═════ Fragmento de texto ═════

El Slow Life nos propone tomarnos las cosas con calma, siguiendo los ritmos biológicos naturales. Una filosofía que más bien es un estilo de vida desacelerado, y que abarca rodas las facetas de nuestra existencia: comida, trabajo, hobbies, ropa, cosmética, educación, construcción, etc. Un movimiento internacional que nació en 1986 como una protesta en Roma ante la apertura de un restaurante McDonald’s en Piazza di Spagna. Entonces surgió el Slow Food, con Carlos Petrini a la cabeza (Premio Campeón de la Tierra en el 2013 por el PNUMA). Se quiso promocionar los productos de temporada y autóctonos, frente a la comida basura o comida rápida; algo que sigue vigente y que ya abarca otras cuestiones como las Slow Cities (también llamadas ecoaldeas o ecociudades), en las que se fomenta la calidad de vida, con espacios verdes, transportes sostenibles y viviendas respetuosas con el medio ambiente. El movimiento slow es una alternativa diferente, más amable con la persona y con su entorno, lejos del sistema actual de ciudades que ya se ha quedado obsoleto. Se busca el beneficio social, no el nuestro propio.

Su doctrina se resume en esta máxima del filosofo chino Confucio: “¿Me preguntas por qué compro arroz y flores? Compro arroz para vivir y flores para tener algo por lo que vivir”.

El entorno dañino en el que vivimos en las grandes ciudades, se transmite a todo lo que nos rodea: al resto de seres vivos que conviven con nosotros; y atañe en particular a mascotas y niños que ven como su calidad de vida va mermando a lo largo del paso del tiempo, por culpa de ese control remoto que les quita su inocencia y su espontaneidad. Los dueños de esas mascotas no tienen tiempo de para dedicárselo, y su existencia animal casi se convierte en un suplicio. Tratados como juguetes de un momento, enferman por falta de cariño y de atención. Encerrados y condenados de por vida a estar entre cuatro paredes, padecen de primera mano la irresponsabilidad y la falta de respeto por la vida.

En cuanto a los niños, ya se viene apreciando desde hace décadas numerosa sintomatología tanto física como psicológica, por no dejarles crecer en ambientes sanos. Esta imposición por parte de los padres de una agenda que cansaría a más de un adulto, viene a generar en los críos una sensación de agobio y agotamiento que, por supuesto, tiene sus consecuencias negativas.

Se están acortando las etapas de crecimiento, también físicamente como emocionalmente. Las malas costumbres ambientales y alimenticias están repercutiendo en el propio cuerpo del niño; así como la falta de tiempo para jugar, algo necesario y fundamental para convertirse en un adulto sano. Esto sumado a la falta de libertad, alimentada por estrictos horarios, por deberes después de 9 horas sentado en un centro educativo, más un alejamiento de los propios padres de la propia educación de sus hijos; está convirtiendo a estos chavales en “carne de cañón”, para sufrir multitud de problemas a lo largo de su vida. Todos deberíamos saber que la infancia es la etapa más importante de una persona, si algo va mal en ella y no se pone remedio pueden quedar secuelas que perduren toda la vida.

═════

▶ **Consigna**:
Responde, según el fragmento sobre el movimiento slow:
(a) ¿En qué año y en qué ciudad nació el movimiento?
(b) En la máxima de Confucio, ¿para qué se compran flores?
(c) ¿Cuántas horas sentado en un centro educativo se mencionan antes de los deberes?

═════ Datos proporcionados ═════

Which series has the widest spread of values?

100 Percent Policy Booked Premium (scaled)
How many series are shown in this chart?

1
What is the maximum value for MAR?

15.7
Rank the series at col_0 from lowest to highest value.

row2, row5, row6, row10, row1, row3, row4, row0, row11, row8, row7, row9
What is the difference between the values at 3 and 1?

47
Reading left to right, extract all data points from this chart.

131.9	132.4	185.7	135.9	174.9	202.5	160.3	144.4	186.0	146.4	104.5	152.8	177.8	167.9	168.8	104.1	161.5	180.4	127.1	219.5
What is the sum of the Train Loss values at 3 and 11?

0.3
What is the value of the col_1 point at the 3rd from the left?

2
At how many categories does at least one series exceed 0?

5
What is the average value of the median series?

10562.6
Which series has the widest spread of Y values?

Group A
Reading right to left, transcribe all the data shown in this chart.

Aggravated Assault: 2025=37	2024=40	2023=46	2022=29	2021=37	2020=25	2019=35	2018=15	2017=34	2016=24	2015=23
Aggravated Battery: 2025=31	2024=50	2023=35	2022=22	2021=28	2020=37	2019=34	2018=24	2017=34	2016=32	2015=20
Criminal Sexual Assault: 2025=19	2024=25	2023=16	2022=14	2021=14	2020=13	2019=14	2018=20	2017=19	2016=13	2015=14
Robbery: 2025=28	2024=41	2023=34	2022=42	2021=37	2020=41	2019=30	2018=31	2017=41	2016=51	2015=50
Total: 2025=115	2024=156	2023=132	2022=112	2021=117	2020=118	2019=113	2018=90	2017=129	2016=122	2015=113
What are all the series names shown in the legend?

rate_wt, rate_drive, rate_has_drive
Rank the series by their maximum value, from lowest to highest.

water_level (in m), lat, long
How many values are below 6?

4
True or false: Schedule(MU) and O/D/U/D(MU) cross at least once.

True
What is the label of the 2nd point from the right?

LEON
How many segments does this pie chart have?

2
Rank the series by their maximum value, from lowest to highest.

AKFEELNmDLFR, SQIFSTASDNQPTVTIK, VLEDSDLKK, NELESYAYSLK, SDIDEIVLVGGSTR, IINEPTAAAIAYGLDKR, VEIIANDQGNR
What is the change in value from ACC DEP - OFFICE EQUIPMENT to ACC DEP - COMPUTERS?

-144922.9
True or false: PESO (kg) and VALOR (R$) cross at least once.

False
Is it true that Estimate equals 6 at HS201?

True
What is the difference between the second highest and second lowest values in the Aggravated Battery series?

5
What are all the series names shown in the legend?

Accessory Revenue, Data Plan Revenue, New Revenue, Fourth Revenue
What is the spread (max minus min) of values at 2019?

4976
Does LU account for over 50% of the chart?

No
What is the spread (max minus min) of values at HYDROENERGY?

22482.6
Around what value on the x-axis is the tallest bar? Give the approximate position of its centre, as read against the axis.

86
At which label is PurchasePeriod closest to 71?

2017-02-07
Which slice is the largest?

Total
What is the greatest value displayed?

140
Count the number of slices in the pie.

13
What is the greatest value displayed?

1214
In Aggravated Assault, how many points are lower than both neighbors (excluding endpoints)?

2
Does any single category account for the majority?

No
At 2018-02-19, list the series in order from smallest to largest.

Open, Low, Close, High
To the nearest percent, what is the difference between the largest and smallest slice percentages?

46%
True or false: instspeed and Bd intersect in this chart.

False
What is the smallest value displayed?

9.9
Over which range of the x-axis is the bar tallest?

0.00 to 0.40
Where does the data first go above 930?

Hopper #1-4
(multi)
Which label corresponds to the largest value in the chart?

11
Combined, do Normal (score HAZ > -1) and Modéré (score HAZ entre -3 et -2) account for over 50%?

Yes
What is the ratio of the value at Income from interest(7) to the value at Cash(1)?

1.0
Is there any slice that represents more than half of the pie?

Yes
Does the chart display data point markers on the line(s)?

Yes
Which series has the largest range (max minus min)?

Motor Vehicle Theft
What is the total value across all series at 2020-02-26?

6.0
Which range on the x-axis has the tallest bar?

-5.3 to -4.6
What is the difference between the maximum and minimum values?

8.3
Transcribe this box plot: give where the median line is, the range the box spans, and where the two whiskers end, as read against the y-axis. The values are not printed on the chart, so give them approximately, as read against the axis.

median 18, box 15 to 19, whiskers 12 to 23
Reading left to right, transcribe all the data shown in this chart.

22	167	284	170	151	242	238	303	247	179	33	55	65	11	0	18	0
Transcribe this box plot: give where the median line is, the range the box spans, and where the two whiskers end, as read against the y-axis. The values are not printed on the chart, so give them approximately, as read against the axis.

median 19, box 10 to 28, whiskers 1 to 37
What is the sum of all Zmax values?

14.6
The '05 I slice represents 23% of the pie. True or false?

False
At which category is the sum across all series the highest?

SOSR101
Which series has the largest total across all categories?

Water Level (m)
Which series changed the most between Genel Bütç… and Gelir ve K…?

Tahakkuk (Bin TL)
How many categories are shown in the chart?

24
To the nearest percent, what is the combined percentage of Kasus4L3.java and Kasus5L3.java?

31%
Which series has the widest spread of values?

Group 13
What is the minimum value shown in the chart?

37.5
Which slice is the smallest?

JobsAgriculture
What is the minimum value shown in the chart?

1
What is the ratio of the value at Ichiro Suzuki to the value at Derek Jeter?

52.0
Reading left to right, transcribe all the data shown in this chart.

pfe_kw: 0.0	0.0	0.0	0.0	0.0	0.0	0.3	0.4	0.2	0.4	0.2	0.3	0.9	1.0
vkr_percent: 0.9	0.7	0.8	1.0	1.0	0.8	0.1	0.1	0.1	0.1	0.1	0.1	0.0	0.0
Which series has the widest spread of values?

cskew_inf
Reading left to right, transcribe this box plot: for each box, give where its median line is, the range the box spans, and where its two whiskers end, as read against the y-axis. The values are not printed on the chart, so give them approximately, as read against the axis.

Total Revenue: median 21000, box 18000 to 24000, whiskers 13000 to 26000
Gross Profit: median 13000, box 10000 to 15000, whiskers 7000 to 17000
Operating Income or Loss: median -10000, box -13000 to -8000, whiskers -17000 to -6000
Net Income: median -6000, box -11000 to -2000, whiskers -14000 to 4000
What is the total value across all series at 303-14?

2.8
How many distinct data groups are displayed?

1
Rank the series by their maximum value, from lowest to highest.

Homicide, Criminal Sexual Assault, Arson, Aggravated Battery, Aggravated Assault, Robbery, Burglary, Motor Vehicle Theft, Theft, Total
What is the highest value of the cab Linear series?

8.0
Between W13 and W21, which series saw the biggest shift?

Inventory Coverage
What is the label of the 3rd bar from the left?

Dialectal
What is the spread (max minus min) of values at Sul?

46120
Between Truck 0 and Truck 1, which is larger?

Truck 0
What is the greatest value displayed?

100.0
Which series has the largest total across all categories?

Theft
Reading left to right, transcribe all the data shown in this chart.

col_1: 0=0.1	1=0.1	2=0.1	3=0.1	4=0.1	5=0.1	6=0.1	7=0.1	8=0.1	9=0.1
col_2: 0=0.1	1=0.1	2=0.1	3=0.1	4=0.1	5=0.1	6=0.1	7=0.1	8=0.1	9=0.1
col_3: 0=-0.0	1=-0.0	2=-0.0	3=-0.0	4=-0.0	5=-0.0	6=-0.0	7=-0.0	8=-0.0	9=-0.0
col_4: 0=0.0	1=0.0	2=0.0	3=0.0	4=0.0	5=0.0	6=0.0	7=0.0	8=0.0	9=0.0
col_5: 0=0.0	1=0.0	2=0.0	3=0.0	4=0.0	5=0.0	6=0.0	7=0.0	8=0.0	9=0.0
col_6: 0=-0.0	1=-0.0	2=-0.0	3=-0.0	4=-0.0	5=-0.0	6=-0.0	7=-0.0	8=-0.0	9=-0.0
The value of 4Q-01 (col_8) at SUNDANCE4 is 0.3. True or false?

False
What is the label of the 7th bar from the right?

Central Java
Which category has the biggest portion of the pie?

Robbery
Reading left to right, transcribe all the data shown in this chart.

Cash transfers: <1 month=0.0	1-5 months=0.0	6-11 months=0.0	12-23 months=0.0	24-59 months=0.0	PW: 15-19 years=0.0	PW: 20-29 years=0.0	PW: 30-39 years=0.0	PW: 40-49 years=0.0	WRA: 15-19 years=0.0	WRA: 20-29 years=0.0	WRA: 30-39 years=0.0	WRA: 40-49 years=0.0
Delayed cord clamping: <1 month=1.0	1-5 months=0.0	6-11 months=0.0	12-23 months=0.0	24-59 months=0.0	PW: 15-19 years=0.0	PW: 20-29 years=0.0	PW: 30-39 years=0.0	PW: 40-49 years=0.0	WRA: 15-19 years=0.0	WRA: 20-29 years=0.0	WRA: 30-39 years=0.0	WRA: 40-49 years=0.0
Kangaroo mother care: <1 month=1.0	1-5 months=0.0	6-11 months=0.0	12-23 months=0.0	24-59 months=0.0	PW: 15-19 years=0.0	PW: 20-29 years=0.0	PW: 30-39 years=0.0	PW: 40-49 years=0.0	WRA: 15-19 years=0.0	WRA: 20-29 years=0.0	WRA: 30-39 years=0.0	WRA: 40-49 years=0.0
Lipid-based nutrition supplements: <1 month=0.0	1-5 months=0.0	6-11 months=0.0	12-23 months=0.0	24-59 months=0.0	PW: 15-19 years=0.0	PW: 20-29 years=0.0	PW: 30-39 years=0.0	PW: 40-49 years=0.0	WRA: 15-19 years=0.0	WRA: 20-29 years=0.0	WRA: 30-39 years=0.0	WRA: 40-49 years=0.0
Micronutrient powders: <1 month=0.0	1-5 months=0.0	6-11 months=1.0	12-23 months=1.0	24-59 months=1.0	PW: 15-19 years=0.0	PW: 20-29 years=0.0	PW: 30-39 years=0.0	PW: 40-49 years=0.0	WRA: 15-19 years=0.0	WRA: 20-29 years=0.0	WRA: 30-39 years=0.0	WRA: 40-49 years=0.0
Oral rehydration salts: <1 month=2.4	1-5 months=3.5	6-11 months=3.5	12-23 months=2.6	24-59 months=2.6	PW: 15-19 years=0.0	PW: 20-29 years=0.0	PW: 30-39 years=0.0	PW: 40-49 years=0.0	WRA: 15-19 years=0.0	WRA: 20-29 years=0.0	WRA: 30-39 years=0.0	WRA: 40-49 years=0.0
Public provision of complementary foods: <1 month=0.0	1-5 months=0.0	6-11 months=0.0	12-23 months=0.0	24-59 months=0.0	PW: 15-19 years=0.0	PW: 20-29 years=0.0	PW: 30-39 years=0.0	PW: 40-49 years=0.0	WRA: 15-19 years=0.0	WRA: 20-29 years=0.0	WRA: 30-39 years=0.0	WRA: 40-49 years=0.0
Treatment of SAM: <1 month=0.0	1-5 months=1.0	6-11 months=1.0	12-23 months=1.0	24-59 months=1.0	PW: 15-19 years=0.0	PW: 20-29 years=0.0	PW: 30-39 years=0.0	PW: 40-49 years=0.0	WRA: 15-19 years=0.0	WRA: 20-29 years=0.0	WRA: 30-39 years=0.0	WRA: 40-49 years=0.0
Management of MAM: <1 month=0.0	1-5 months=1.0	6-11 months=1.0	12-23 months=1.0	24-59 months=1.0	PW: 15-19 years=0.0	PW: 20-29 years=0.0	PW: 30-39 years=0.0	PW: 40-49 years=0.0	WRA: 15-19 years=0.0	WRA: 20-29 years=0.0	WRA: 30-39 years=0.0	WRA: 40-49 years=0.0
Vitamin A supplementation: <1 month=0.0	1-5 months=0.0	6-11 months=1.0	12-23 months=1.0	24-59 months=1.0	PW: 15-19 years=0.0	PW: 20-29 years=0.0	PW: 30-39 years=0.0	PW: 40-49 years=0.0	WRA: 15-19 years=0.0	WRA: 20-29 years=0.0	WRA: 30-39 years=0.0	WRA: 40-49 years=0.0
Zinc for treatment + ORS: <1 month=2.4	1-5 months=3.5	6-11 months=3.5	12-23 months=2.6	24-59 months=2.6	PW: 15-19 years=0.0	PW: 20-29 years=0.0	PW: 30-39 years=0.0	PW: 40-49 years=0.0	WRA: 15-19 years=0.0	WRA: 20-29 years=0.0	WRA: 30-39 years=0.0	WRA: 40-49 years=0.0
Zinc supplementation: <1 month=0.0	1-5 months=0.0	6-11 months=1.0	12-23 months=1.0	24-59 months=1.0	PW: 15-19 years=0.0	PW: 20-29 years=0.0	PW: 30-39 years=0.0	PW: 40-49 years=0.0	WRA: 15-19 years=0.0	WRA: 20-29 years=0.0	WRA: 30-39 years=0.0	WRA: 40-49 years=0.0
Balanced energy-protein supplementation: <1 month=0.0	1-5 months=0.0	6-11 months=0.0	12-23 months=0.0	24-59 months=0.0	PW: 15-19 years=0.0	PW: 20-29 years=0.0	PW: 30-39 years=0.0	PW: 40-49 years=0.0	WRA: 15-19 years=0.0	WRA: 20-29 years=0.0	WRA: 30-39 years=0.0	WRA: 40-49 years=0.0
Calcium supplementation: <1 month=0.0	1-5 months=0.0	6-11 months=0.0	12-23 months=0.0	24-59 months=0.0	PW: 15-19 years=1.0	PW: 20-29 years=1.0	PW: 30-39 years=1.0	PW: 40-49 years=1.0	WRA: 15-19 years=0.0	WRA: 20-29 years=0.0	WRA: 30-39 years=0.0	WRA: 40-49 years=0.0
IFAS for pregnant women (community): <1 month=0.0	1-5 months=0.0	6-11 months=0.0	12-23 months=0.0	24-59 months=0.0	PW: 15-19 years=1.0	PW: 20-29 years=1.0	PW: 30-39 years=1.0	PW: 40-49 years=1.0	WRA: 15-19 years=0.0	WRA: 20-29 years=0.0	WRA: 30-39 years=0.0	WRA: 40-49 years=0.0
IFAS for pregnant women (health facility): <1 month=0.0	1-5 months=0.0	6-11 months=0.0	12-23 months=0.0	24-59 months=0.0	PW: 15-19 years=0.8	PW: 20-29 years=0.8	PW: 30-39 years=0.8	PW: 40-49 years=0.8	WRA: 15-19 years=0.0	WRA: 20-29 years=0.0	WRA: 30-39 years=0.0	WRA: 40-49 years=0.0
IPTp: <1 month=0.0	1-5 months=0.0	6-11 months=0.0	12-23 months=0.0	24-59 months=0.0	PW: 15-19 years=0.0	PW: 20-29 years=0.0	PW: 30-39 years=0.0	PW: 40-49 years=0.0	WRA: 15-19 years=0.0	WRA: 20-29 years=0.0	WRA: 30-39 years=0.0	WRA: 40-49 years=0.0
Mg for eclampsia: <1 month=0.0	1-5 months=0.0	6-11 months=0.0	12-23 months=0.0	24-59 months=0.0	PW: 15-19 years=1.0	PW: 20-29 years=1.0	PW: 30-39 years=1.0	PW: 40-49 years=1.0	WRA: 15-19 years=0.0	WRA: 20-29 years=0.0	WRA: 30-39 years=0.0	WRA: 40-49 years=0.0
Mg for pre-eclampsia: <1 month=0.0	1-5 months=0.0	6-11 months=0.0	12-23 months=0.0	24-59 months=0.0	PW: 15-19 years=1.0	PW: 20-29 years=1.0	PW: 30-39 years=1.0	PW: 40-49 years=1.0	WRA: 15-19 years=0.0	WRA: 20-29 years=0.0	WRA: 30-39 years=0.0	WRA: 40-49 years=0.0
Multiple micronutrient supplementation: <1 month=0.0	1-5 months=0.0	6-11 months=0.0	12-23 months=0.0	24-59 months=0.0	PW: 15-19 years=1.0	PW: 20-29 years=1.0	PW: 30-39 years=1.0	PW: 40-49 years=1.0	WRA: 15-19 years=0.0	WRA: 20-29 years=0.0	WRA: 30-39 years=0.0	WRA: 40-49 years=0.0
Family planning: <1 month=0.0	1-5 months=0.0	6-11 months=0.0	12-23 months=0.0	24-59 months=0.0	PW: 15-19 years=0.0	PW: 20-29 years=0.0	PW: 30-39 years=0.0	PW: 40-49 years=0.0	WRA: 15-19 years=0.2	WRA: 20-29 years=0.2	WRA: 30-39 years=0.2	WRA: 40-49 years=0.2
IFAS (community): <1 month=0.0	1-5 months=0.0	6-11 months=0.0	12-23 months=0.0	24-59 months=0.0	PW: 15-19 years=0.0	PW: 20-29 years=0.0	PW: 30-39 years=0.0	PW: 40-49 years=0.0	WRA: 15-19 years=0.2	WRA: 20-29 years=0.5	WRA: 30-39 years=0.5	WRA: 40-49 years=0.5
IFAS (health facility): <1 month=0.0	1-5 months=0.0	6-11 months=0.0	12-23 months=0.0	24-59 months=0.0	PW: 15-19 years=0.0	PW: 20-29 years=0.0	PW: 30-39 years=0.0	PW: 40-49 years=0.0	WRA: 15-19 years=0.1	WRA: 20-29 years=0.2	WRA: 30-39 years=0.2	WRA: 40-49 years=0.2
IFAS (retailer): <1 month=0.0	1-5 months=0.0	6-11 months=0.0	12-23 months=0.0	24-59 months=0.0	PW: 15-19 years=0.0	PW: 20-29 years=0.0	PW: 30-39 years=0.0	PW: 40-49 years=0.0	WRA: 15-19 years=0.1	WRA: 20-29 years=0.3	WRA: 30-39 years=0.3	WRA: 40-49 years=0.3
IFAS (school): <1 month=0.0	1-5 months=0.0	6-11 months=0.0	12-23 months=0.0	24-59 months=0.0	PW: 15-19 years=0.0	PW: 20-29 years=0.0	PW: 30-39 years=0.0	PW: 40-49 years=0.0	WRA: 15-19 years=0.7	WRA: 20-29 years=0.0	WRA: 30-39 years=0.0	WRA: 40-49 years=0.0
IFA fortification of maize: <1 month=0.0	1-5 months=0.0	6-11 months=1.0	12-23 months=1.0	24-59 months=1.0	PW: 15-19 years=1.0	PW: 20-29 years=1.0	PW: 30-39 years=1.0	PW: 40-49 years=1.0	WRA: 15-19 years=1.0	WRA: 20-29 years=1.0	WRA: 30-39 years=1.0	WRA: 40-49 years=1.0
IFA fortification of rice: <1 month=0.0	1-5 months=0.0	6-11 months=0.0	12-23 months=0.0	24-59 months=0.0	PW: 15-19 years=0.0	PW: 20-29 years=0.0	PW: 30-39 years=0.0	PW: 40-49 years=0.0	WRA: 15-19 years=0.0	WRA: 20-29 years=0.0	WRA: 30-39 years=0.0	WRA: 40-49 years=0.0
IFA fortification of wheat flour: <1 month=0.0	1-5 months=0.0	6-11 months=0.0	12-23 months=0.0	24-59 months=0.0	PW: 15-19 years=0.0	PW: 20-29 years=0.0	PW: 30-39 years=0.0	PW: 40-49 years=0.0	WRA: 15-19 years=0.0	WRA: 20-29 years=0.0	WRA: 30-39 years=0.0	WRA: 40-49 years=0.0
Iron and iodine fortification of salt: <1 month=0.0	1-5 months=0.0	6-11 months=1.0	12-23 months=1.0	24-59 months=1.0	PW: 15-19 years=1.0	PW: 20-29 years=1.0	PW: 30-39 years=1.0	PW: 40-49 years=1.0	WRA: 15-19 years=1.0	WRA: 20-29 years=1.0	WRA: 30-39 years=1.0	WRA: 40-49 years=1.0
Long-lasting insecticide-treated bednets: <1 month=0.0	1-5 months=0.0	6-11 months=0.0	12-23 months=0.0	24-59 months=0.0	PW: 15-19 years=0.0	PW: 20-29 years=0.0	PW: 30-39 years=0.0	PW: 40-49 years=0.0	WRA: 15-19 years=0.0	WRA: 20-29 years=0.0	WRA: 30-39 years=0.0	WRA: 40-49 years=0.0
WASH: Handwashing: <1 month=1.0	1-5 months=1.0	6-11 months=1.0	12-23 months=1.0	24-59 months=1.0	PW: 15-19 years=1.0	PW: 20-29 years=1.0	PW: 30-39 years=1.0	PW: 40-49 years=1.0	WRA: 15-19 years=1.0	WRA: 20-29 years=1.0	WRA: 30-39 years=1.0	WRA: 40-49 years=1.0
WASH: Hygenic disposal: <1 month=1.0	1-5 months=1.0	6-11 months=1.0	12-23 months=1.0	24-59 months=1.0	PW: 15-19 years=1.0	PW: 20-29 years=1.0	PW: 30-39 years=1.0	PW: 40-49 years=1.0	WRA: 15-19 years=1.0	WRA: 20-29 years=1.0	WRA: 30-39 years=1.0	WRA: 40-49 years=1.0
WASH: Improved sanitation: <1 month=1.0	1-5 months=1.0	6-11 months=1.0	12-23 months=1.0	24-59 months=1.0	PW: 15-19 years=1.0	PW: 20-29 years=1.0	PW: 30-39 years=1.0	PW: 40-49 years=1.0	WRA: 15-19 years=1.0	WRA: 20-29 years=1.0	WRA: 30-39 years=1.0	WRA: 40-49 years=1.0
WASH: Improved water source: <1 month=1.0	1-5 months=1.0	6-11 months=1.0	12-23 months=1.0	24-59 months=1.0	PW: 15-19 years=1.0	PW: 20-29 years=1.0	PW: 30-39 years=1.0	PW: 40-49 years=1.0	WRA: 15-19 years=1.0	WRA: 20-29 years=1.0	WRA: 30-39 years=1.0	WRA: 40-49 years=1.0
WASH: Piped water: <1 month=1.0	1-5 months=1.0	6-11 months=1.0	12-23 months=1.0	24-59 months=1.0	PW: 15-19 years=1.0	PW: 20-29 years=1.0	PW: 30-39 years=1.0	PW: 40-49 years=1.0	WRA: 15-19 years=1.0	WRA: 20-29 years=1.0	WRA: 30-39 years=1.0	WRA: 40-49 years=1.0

═════

▶ **Problema resuelto**:
(a) En 1986, en Roma.
(b) Para tener algo por lo que vivir.
(c) 9 horas.